The networking platform has a long history of privacy and security issues like several instances of ‘Zoom-bombings’, in which online meetings were attacked with slurs and offensive images/videos. The privacy problems went as far as user information leaked on the dark web. Several government organizations and companies, including Google, banned the app for their daily use due to these issues. After that, the app paid extra attention to its security and worked on making its platform more focused on privacy.
End-to-end encryption on Zoom
Initially announced for paid customers only, the platform changed its policy after facing criticism from many civil rights groups who signed petitions and demanded the same security for all users. Fortunately, talks between the company and several civil rights organizations, encryption experts, child safety advocates, and government representatives resulted in covering all types of Zoom services.
Zoom will now be safer for millions of people. But this wouldn't have happened without ACTIVISM. Tens of thousands of people spoke out, signed petitions, etc. When we fight, we win!https://t.co/1IsUBCY6Vd
— Fight for the Future (@fightfortheftr) June 18, 2020
Deputy Director at a digital rights advocacy group ‘Fight for the Future’, Evan Greer commented:
“Basic security shouldn’t be a premium feature that’s only available to wealthy individuals and big corporations. No one should have to purchase their freedom from surveillance.”

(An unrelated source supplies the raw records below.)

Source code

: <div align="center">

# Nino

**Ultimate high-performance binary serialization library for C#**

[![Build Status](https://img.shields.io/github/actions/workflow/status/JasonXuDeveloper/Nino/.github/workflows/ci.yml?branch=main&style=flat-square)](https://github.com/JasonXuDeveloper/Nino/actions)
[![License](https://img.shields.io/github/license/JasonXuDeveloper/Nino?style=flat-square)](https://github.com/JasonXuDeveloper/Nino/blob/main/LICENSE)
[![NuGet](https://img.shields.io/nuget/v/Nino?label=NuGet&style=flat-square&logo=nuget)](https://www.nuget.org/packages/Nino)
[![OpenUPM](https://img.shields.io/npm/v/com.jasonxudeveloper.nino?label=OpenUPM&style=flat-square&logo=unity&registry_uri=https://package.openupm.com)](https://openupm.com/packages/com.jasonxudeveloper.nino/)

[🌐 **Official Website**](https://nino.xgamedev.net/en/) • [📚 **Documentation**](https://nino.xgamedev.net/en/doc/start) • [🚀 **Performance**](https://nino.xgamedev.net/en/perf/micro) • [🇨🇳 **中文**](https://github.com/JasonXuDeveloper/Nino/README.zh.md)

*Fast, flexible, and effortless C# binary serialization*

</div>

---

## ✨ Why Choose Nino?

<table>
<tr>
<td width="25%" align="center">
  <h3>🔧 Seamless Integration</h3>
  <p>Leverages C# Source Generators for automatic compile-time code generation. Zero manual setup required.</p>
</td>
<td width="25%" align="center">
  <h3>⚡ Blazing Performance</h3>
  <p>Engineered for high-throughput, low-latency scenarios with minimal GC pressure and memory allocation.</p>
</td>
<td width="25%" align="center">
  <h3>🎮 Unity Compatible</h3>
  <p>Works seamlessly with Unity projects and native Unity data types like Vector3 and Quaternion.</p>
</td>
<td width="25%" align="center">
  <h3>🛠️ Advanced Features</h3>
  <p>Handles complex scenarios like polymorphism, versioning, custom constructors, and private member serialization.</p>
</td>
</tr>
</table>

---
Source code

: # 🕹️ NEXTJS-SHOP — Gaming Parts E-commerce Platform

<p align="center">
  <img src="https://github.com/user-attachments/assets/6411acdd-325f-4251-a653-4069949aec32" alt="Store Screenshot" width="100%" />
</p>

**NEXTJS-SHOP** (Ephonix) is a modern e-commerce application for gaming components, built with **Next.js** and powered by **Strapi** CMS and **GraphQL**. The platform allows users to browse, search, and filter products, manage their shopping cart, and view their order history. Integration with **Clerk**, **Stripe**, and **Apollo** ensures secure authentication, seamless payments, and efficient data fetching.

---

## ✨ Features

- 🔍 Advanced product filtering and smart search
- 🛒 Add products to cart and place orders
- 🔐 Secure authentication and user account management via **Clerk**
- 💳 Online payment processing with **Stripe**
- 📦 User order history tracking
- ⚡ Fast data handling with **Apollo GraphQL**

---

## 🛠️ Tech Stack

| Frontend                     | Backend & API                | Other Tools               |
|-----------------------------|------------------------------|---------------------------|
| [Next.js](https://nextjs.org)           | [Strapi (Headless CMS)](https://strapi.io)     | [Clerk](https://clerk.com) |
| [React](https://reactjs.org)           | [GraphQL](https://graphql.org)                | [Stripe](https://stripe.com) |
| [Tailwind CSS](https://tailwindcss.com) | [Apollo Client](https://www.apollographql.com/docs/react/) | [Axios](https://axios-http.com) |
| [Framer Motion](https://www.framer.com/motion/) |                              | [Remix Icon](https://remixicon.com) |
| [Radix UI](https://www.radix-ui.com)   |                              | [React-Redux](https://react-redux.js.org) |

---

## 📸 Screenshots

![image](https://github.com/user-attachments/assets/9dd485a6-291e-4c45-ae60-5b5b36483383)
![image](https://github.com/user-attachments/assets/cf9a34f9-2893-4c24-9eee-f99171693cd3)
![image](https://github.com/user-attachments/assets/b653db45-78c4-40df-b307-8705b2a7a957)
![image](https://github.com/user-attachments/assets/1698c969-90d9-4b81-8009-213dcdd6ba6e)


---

In its defense, CEO Eric Yuan explained that the decision was to make sure that the company can work with law enforcement agencies in the future to work against users that use zoom for ‘foul means’. On the other hand, E2E end encryption does not allow the platform to decrypt the encrypted user data themselves.
The new meetings with end-to-end encryption will now be in session for all zoom users from July onwards. The feature will not be enabled by default. The platform says that it will continue making improvements for users and will work on making the platform a safe space for everyone.